The estate was the location of a monastery in the 14th century and was purchased from the crown in 1606 by Beaumaris MP Richard ap Rhydderch (Richard Prytherch). When Prytherch’s great-great-grandson Thomas Lloyd died in 1740 the estate was sold to Henry Paget (1744-1812), 1st Earl of Uxbridge, who left it to his nephew Sir William Irby (1707-1775), 2nd Baronet and later 1st Baron Boston. The property remained in the Boston family until it was sold in 1958.
The Grade II* listed Old St Nidan’s Church, which is adjacent to Llanidan House, is on the site of a church said to have been founded by the Welsh saint Nidan in the 7th century. The existing structure dates back to the 14th century. A new anglican church also dedicated to St Nidan was built between 1839 and 1843 about half a mile away on the main Brynsiencyn road. The old church, which was in need of repair, was partially demolished and its contents moved to the new church built to serve the growing population of Brynsiencyn. Amongst the items transferred was a 66 cm-long sandstone chest found below the altar in 1700 by Henry Rowlands (1655-1723), rector of St Nidan’s from 1696, which was thought to contain the remains of Nidan. There is a story from the 12th century of a mystical stone in the form of a human thigh, which would magically return to the church by the following day no matter how far it was taken away. This stone came to be embedded (for safe keeping, one presumes!) in the wall of the churchyard. Its magical properties must have become somewhat diminished, however, as Rowlands later reported that it had been stolen.
The old church was never deconsecrated and was bought in 1994. It was restored by the owners of Llanidan House as a private chapel and is open to the public at the same time as the garden.
|Date||25 April 2015|
|Location||Beaumaris, Anglesey||SH 60441 76152; 53.26393°N, 4.09386°W|
The town of Beaumaris was founded in 1296 following Edward I’s conquest of Wales. The church dedicated to Saints Mary and Nicholas was built around 1330 to serve the borough.
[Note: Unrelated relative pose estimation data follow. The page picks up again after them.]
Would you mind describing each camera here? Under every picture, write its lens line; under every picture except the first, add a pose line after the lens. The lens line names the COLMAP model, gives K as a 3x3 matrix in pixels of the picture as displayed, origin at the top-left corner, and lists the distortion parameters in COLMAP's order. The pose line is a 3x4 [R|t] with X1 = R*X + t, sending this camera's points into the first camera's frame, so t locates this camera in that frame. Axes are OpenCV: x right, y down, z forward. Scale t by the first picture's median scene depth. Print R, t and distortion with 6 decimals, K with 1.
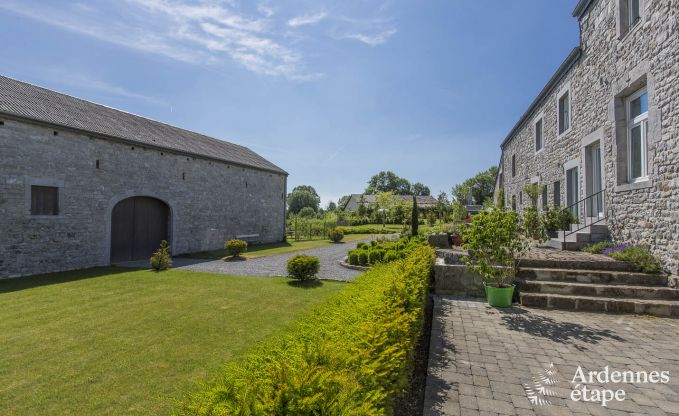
lens RADIAL K [[365.8, 0, 339.5], [0, 365.8, 208.0], [0, 0, 1]] dist [0.006715, 0.000702]
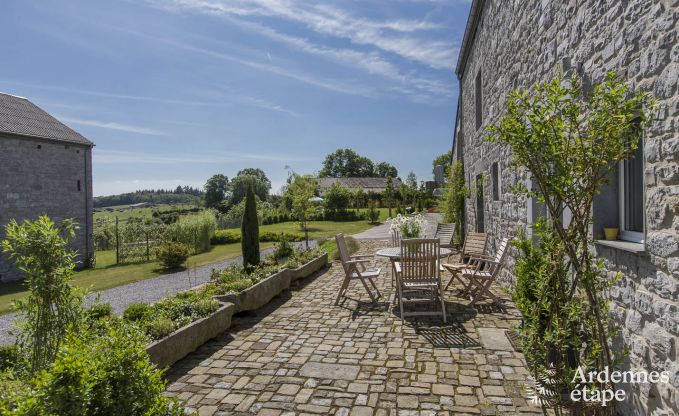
lens RADIAL K [[383.7, 0, 339.5], [0, 383.7, 208.0], [0, 0, 1]] dist [0.001250, 0.000132]
pose [[0.998413, -0.025651, 0.050143, 0.147827], [0.023527, 0.998820, 0.042494, -0.009965], [-0.051174, -0.041247, 0.997838, 0.289009]]
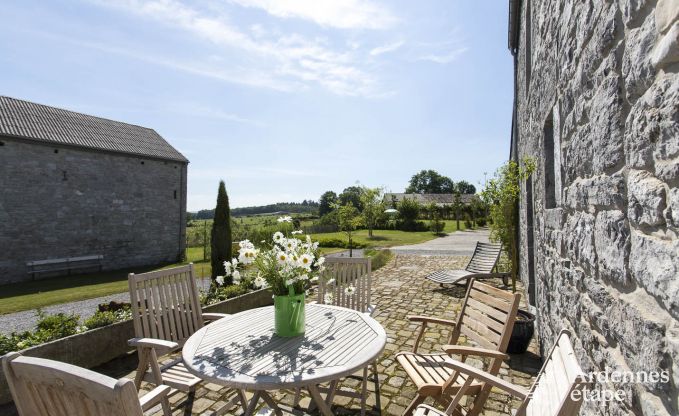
lens RADIAL K [[293.2, 0, 348.2], [0, 293.2, 225.7], [0, 0, 1]] dist [0.000476, 0.000035]
pose [[0.975190, 0.007377, -0.221249, 0.198474], [0.006842, 0.997963, 0.063432, -0.005194], [0.221266, -0.063372, 0.973152, 0.388459]]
The chancel is a 15th-century addition. Repairs were undertaken by Bangor architect John Hall (d 1828) in 1825 and restoration work was carried out in 1902 by London-based Gothic Revival architect George Frederick Bodley (1827-1907), who was also engaged in the same year by the 4th Earl of Powis for a major renovation of Powis Castle and Gardens. St Mary and St Nicholas is a parish church of The Church in Wales and is a Grade I listed building.
|Date||21 February 2015|
|Location||Nant Peris||SH 60551 58433; 53.10479°N, 4.08447°W|
The Welsh Calvinistic Methodists built a chapel in Nant Peris in 1833, which was rebuilt by Porthmadog architect Owen Morris Roberts in 1876. The name chosen for the chapel is a biblical placename from the Hebrew rehovot, meaning broad places. Capel Rehoboth received a Grade II listing in 1999 and is still used for Welsh-language services. It belongs to the Arfon Presbytery of the Presbyterian Church of Wales, the name officially adopted in 1928 by the nonconformist Welsh Calvinistic Methodists, who split from the Church of England in 1811.